DATA RECORDS:
────────

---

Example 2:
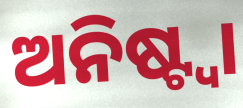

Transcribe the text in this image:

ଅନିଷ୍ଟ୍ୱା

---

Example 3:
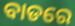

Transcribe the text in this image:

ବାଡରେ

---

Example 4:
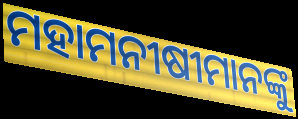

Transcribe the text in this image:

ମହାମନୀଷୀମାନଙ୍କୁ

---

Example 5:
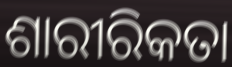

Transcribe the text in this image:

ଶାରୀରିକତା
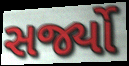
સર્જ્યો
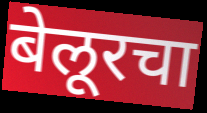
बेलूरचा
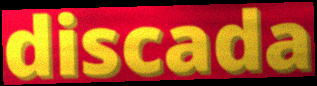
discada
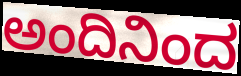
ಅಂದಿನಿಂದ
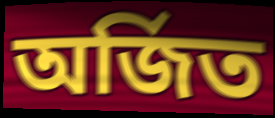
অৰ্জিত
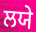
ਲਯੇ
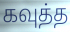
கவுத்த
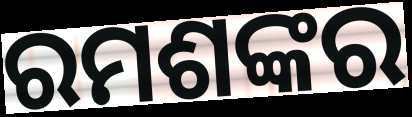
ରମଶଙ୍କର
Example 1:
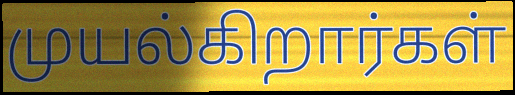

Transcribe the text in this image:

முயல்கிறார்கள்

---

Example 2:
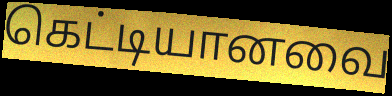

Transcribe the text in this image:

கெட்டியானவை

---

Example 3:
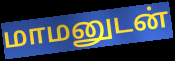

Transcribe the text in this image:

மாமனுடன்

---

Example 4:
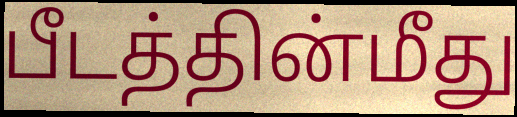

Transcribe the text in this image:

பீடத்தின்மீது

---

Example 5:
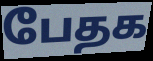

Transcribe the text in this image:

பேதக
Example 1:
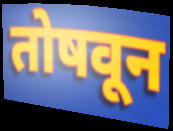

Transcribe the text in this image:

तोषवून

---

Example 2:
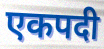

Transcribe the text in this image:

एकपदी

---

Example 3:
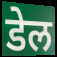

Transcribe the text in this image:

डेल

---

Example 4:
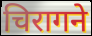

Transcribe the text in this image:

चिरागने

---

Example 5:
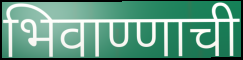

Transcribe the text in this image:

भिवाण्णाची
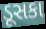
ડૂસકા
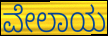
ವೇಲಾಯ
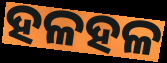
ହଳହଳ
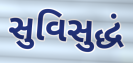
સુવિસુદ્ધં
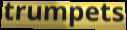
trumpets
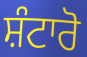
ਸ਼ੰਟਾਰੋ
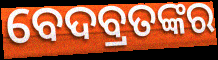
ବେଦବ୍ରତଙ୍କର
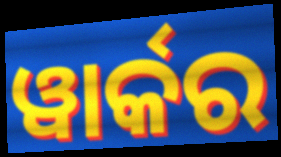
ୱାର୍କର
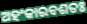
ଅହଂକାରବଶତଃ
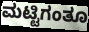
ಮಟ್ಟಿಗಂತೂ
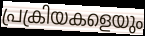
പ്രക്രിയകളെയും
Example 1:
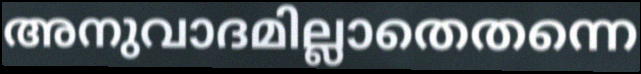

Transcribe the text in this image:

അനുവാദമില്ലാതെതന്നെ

────────

EXERCISE BRIEF: Output the entries exactly and keep every picture out of them.

RESPONSE:
---

Example 2:

Transcribe the text in this image:

ଅନିଷ୍ଟ୍ୱା

---

Example 3:

Transcribe the text in this image:

ବାଡରେ

---

Example 4:

Transcribe the text in this image:

ମହାମନୀଷୀମାନଙ୍କୁ

---

Example 5:

Transcribe the text in this image:

ଶାରୀରିକତା
સર્જ્યો
बेलूरचा
discada
ಅಂದಿನಿಂದ
অৰ্জিত
ਲਯੇ
கவுத்த
ରମଶଙ୍କର
Example 1:

Transcribe the text in this image:

முயல்கிறார்கள்

---

Example 2:

Transcribe the text in this image:

கெட்டியானவை

---

Example 3:

Transcribe the text in this image:

மாமனுடன்

---

Example 4:

Transcribe the text in this image:

பீடத்தின்மீது

---

Example 5:

Transcribe the text in this image:

பேதக
Example 1:

Transcribe the text in this image:

तोषवून

---

Example 2:

Transcribe the text in this image:

एकपदी

---

Example 3:

Transcribe the text in this image:

डेल

---

Example 4:

Transcribe the text in this image:

चिरागने

---

Example 5:

Transcribe the text in this image:

भिवाण्णाची
ડૂસકા
ವೇಲಾಯ
ହଳହଳ
સુવિસુદ્ધં
trumpets
ਸ਼ੰਟਾਰੋ
ବେଦବ୍ରତଙ୍କର
ୱାର୍କର
ଅହଂକାରବଶତଃ
ಮಟ್ಟಿಗಂತೂ
പ്രക്രിയകളെയും
Example 1:

Transcribe the text in this image:

അനുവാദമില്ലാതെതന്നെ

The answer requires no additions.